My favourite courses were design thinking and accounting, which is kind of funny. I was good at maths growing up but had not done much professionally, and I was finding the accounting class really hard. But, at the end, it clicked; it was beautiful, almost, how everything added up. The artist in me loved when everything matched. The design thinking professor encouraged us to be creative, making it a really exciting class. It taught me that, in business, creativity is very important.

The Reaching Out fellowship for members of the LGBTQ community also helped make a big impact on my time at business school. I thought that I would go into a class of a lot of straight white men, because that’s the stereotype. I was happily surprised that it was not like that. It was a very diverse group, and it was great going into a network of LGBTQ+ candidates.

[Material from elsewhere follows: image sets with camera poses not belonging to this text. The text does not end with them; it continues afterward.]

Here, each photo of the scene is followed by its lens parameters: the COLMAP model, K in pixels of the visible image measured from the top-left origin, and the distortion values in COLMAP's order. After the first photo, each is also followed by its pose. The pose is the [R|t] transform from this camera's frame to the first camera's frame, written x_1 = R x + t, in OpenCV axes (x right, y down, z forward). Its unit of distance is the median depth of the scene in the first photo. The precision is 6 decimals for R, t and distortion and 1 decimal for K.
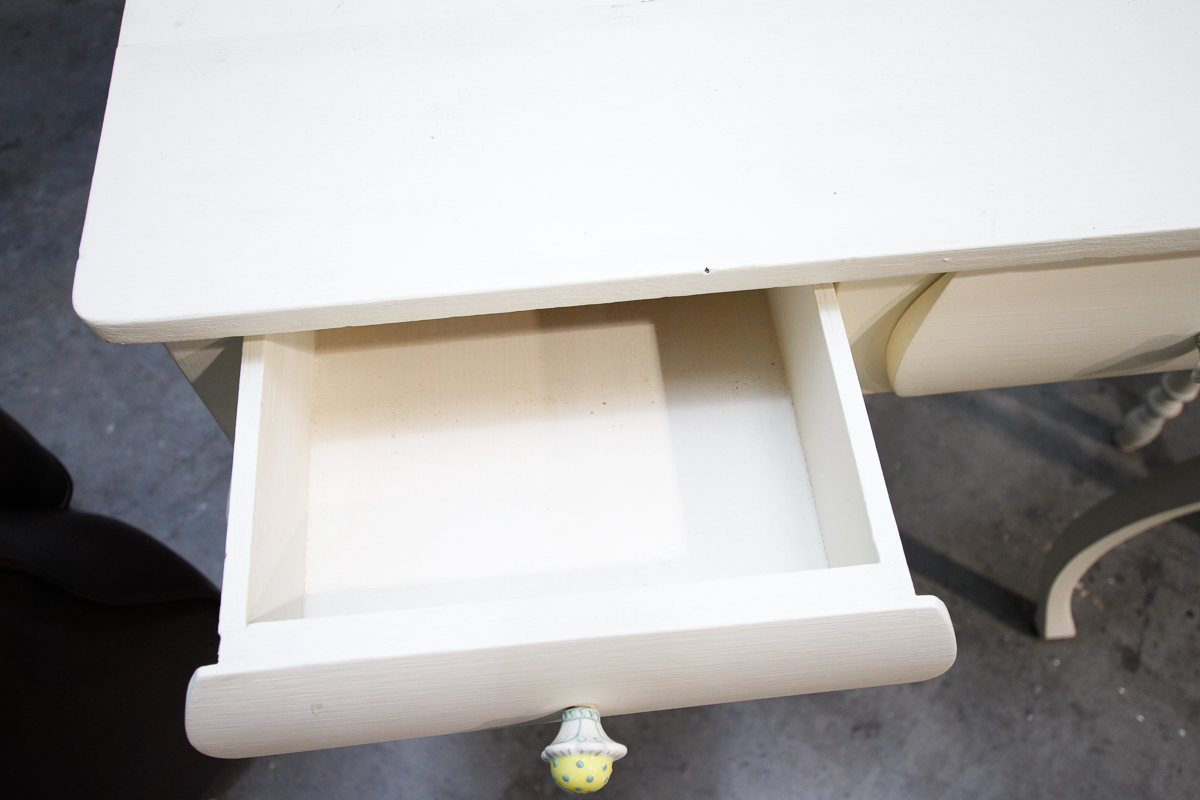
lens RADIAL K [[1031.7, 0, 600.0], [0, 1031.7, 400.0], [0, 0, 1]] dist [0.002508, 0.007384]
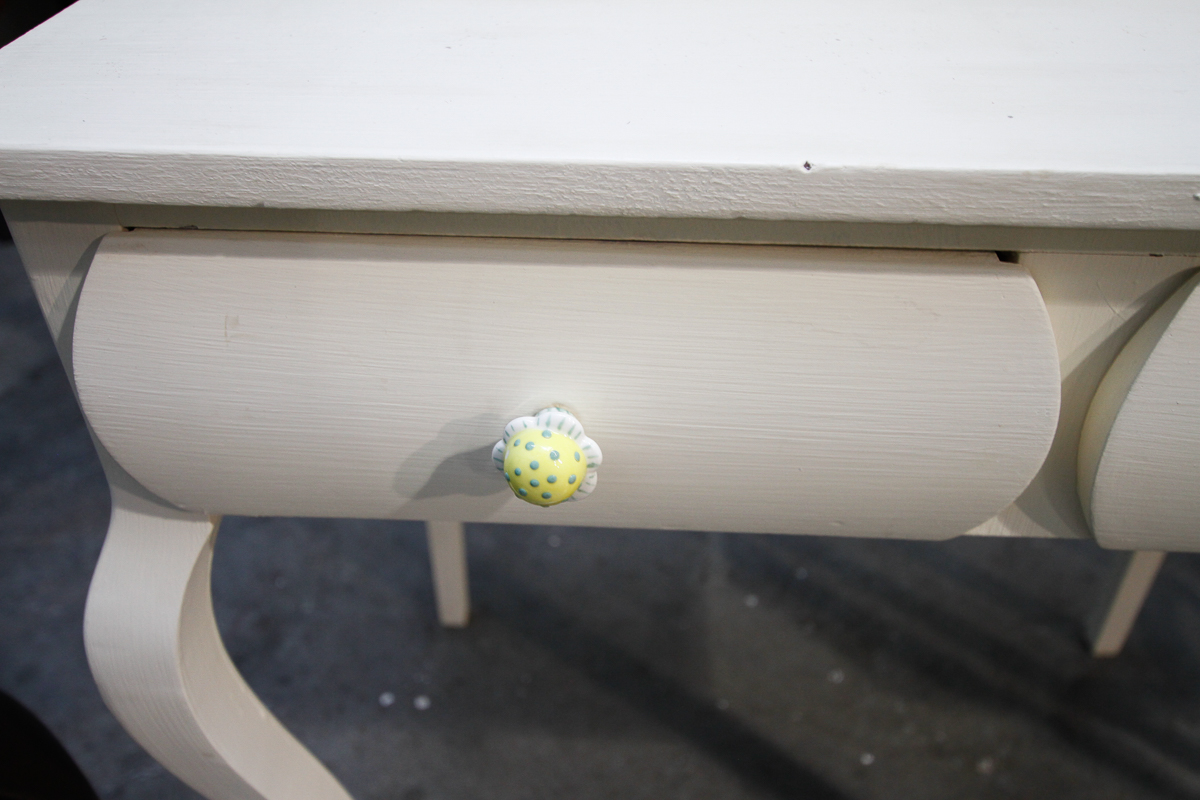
lens RADIAL K [[1031.7, 0, 600.0], [0, 1031.7, 400.0], [0, 0, 1]] dist [0.002508, 0.007384]
pose [[0.986878, 0.101515, -0.125564, 0.063721], [-0.141691, 0.917370, -0.371963, 0.234351], [0.077429, 0.384873, 0.919716, 0.404811]]
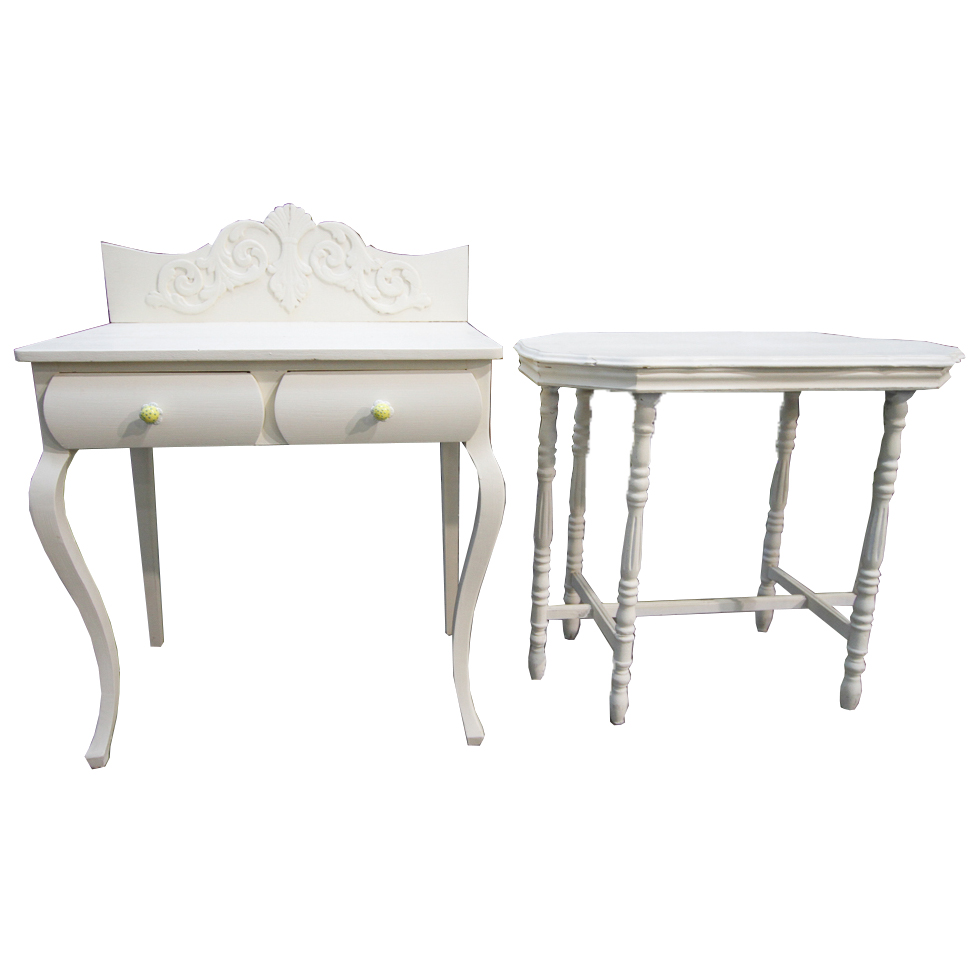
lens RADIAL K [[752.9, 0, 452.0], [0, 752.9, 447.8], [0, 0, 1]] dist [-0.009153, 0.001731]
pose [[0.999817, 0.017360, 0.008047, 0.870774], [-0.006754, 0.713676, -0.700444, 1.734197], [-0.017902, 0.700261, 0.713662, -0.572266]]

We did an entrepreneurship module as part of the MBA as well, and I created a company with one of my classmates called the Ice Theatre of London. Since I graduated last summer, I’ve remained in charge of that business but I have a team of ice skaters who are helping me run the company as I no longer live in London. I ended up back in New York accidentally — I was going for a two-week vacation but then England went into lockdown and I stayed where the ice rinks were open and I could teach skating.

The MBA gave me the confidence to run businesses and step into managerial positions. I am about to join a country club in New Jersey as their artistic director, where I will be producing, directing, choreographing and managing all of their performances.

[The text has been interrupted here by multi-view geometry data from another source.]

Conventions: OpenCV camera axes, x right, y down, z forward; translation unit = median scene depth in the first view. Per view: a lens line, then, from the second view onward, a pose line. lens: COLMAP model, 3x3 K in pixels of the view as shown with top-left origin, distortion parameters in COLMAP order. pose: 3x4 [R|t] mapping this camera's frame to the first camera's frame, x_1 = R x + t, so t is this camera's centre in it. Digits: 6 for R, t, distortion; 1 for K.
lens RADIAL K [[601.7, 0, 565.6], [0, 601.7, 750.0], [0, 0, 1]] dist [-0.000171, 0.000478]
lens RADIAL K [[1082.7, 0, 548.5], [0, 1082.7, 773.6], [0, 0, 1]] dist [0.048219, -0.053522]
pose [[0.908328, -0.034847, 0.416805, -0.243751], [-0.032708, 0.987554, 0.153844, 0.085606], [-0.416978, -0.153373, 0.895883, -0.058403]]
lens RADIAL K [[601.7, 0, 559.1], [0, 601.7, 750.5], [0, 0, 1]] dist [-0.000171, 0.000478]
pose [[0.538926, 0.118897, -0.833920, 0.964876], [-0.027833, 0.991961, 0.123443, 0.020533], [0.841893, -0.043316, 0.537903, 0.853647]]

I stay in touch with many of my classmates — we have a WhatsApp chat that we contribute to. It’s fun to hear what they are doing because all of our lives ended up going in different directions than we thought, because of the pandemic. We have had to pivot.

What’s next? I really hope that the Ice Theatre of London will take hold and garner a bigger audience in the UK — that’s one of my goals. Other than that, I’m looking forward to living my life. I just got married. I think the pandemic has forced us not to plan too far in advance, and so we are living in the moment — we will see what happens.